Friday, September 11, 2015

In defense of nature—Carolyn R. Wilker

I look out my office window and see the cup plants (silphium perfoliatum) with sunflower-like flower heads and whorled leaves that give it that name. The plants now stand higher than my husband’s workshop, otherwise known as our garage. I’ve also seen, from time to time, those yellow birds with a dark wing—either goldfinches or orioles—pecking away at the flower heads, petals falling to the ground below. Sometimes it looks like a flurry of yellow petals. Other birds land there too or sit nearby on the edge of the workshop roof. At this point in late summer, the flower heads are looking rather bare, the last petals pecked on the tops of the plants.
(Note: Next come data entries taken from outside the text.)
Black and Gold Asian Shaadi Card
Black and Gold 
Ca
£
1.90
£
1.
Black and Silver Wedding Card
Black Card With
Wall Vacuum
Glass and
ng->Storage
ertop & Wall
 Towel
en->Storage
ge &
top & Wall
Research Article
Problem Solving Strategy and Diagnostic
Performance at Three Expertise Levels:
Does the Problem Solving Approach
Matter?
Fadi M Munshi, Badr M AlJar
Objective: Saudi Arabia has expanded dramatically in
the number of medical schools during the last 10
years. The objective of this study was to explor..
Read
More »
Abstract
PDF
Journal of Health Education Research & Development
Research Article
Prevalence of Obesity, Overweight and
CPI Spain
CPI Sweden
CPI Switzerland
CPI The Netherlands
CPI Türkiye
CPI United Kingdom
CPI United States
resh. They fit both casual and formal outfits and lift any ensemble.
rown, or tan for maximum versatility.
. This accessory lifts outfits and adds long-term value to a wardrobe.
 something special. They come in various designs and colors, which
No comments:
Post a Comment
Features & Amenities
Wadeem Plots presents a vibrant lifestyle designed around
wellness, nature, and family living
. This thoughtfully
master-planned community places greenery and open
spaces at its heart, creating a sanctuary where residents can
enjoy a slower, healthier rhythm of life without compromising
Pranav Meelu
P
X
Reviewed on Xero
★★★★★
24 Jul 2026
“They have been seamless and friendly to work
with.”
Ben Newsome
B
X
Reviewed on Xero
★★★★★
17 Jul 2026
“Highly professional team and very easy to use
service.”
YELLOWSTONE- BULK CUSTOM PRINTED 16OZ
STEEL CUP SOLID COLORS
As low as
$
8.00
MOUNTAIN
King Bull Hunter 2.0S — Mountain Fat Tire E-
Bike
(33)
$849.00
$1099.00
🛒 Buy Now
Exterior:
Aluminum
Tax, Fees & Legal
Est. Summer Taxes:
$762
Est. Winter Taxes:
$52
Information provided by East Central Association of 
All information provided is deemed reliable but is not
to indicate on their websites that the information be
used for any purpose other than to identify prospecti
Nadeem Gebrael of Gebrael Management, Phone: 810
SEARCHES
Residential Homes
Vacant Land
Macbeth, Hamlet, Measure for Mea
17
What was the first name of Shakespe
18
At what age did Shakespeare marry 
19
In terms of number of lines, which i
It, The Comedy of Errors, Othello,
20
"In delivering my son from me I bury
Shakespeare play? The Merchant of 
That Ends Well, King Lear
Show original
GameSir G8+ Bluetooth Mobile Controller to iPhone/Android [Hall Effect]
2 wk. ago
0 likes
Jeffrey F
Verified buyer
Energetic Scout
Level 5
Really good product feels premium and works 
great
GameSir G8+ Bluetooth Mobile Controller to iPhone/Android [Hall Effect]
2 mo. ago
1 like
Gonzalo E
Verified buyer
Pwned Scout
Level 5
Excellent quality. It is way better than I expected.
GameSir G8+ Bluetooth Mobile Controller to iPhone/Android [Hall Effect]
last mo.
Cup Plant- silphium perfoliatum

My garden boxes have what now looks like a twisted bunch of plants and vines, mostly green with only a few blossoms remaining. The zucchini plants have shrivelled up and some of the remaining leaves droop down one side. We’ve eaten or shared a lot of those yellow zucchini but the last few didn’t grow enough to harvest, leaving tiny green and yellow fingers of growth that would have been a zucchini, if only... That’s the way it is at the end of a growing season.
The tomato plants stretched as high as the netting covering the garden, so I cut a hole in the covering, and the plants kept on growing. Those tall ones still bear blossoms and some tomatoes, so there’ll be a few more to pick, and more for my granddaughters to taste as we gather the last fruits of the plants.

Days ago, in cleaning up the bean plants, and thinning the carrots, I uncovered a smooth striped caterpillar hanging from one of the carrot plants. The caterpillar, being heavy compared to the fluffy top, leaned to the side of the garden bed. I had a good look at it. I’d just read the book The Art of Butterfly Gardening, written by Matthew Tekulsky, so I had more than a passing interest in the butterflies that might be hiding out in my garden, particularly caterpillars, even if I hadn’t the desire to bring them indoors. I thought, My granddaughters would like to see this little guy.

I hurried into the house for my camera and when I returned and got nearer to the creature to take its picture, I swear it was looking up at me.  Looking it up on Google, I compared my picture with caterpillars shown online and figured out that it could be the Swallowtail butterfly in its earlier state. I posted the photo and link on my Facebook page and it drew in a few comments. Not everyone likes caterpillars and I don’t particularly either, but reference it to a butterfly that it morphs into and you’ve got my interest.

I decided to keep an eye on this little guy and watch what happened, but next day there was no sign of him in the place among the carrot plants or anywhere nearby. Maybe he went into hiding after I uncovered him… or maybe, in spite of the bird netting over my garden, he got eaten. I still don’t know the answer to that question. But I will be able to identify the next caterpillar like him. I’ll still keep a lookout for him, although we do have holes in the netting for the plants to grow out and plenty of birds perching in the nearby cedars who’d like such a tasty meal.

That’s the way nature in creation works, the higher order feasting on the one below, some making it to adulthood to grace our gardens in spring and summer. God made it all when he took the chaos and created order. 

Carolyn R. Wilker edits and writes from her home in southwestern Ontario. She is the author of Once Upon a Sandbox, a narrative in prose and poetry about growing up on a family farm in the 50s and 60s.


Peter Black said...

Carolyn, thanks for taking me on this engaging late-summer trip into your garden. I can understand how your granddaughters like to spend time with their grandma, for you evidently have a strong zest for life and learning and a fascination for nature! ~~+~~

David Kitz said...

I love gardening, so this post was particularly appealing to me. Thanks, Carolyn.

Glynis said...

I am always a little sad at the end of the gardening cycle, but as I collect the last of the harvest I actually love to think of how perfect God has made everything. How could we possibly think that the life cycle of anything (caterpillar or cucumber) could be random spurts? Thanks God for the beauty of life. And thanks Caroline for sharing and reminding me again to be grateful. Lovely post and photos. And my one cup plant survived. I am waiting for the seed now! Hopefully the birds won't beat me to it!